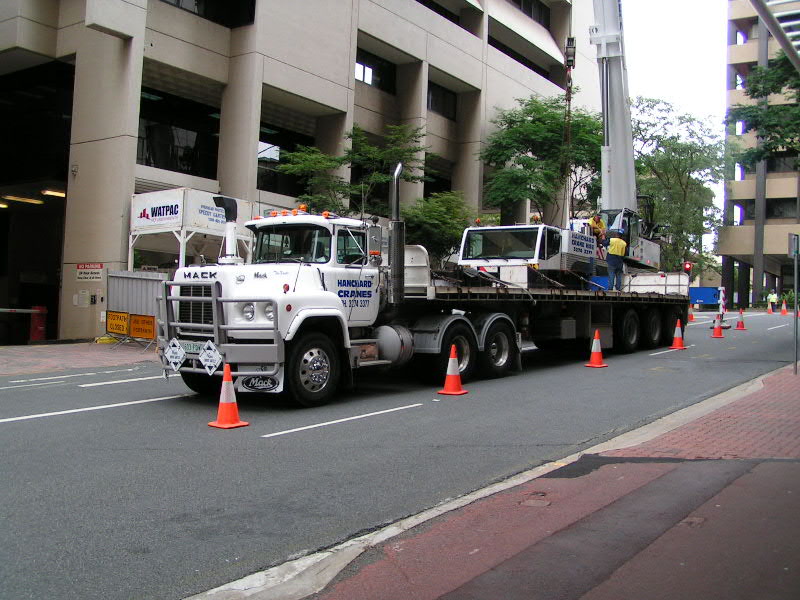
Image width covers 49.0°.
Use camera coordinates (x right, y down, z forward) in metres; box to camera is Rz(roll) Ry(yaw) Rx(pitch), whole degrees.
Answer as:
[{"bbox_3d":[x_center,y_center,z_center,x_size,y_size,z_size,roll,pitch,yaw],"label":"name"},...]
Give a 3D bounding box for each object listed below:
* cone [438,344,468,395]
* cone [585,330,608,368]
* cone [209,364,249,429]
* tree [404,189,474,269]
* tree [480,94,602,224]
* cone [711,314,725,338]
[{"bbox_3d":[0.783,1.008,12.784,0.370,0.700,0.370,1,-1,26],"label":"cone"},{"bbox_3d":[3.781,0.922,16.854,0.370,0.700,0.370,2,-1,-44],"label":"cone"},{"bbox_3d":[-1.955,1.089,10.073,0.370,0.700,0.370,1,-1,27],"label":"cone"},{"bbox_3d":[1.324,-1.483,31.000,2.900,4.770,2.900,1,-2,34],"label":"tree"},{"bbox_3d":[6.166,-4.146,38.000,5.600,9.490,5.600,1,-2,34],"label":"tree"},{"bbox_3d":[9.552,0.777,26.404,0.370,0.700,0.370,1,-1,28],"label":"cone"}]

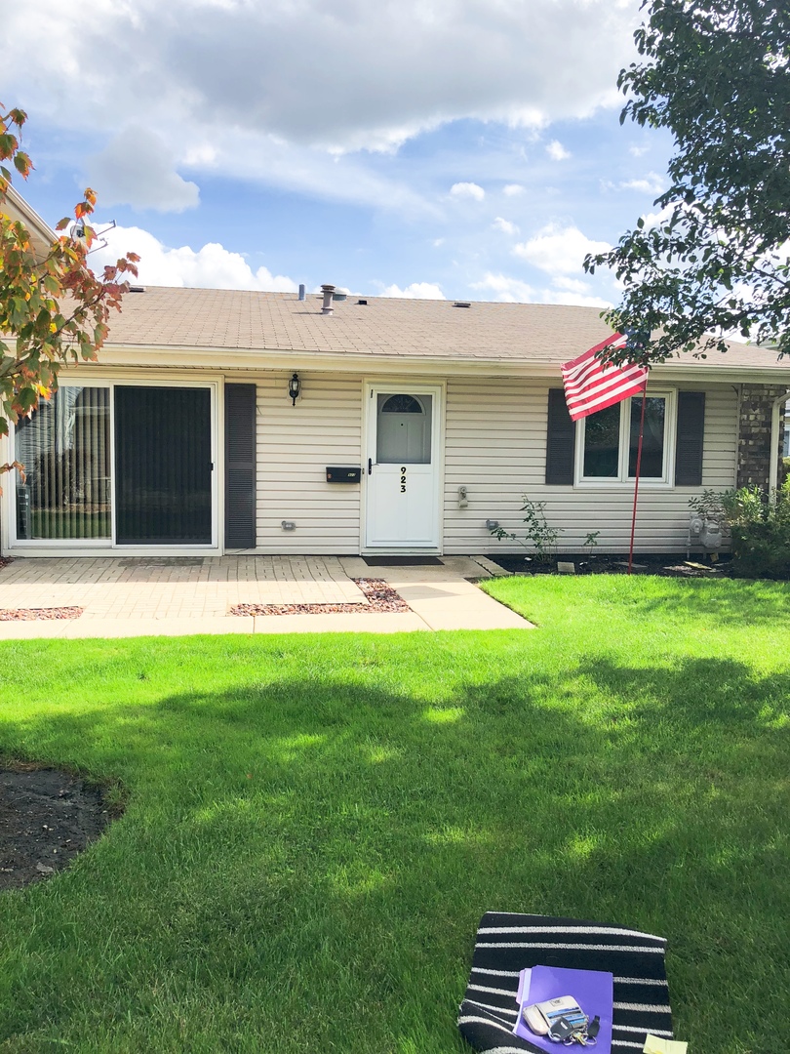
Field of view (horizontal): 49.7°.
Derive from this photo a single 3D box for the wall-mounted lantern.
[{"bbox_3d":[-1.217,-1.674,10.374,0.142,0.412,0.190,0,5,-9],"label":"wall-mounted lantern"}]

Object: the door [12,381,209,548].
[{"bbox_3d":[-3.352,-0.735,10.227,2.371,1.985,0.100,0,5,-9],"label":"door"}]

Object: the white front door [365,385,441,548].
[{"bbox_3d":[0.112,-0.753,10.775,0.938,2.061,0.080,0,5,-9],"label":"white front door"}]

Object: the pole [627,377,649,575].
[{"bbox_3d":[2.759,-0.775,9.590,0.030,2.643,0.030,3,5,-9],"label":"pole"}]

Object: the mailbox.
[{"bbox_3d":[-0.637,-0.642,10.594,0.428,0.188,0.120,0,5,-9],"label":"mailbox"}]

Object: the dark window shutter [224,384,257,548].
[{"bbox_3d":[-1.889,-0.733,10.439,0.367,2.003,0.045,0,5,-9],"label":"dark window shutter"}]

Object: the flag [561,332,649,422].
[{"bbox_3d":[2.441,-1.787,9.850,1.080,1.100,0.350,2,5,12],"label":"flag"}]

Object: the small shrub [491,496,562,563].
#####
> [What to work on]:
Put every line of the entries from the one containing "Object: the white" down to the last line of the entries into a JSON list of strings, one string per line, with blank lines left out.

> [Result of this task]:
[
  "Object: the white front door [365,385,441,548].",
  "[{\"bbox_3d\":[0.112,-0.753,10.775,0.938,2.061,0.080,0,5,-9],\"label\":\"white front door\"}]",
  "Object: the pole [627,377,649,575].",
  "[{\"bbox_3d\":[2.759,-0.775,9.590,0.030,2.643,0.030,3,5,-9],\"label\":\"pole\"}]",
  "Object: the mailbox.",
  "[{\"bbox_3d\":[-0.637,-0.642,10.594,0.428,0.188,0.120,0,5,-9],\"label\":\"mailbox\"}]",
  "Object: the dark window shutter [224,384,257,548].",
  "[{\"bbox_3d\":[-1.889,-0.733,10.439,0.367,2.003,0.045,0,5,-9],\"label\":\"dark window shutter\"}]",
  "Object: the flag [561,332,649,422].",
  "[{\"bbox_3d\":[2.441,-1.787,9.850,1.080,1.100,0.350,2,5,12],\"label\":\"flag\"}]",
  "Object: the small shrub [491,496,562,563]."
]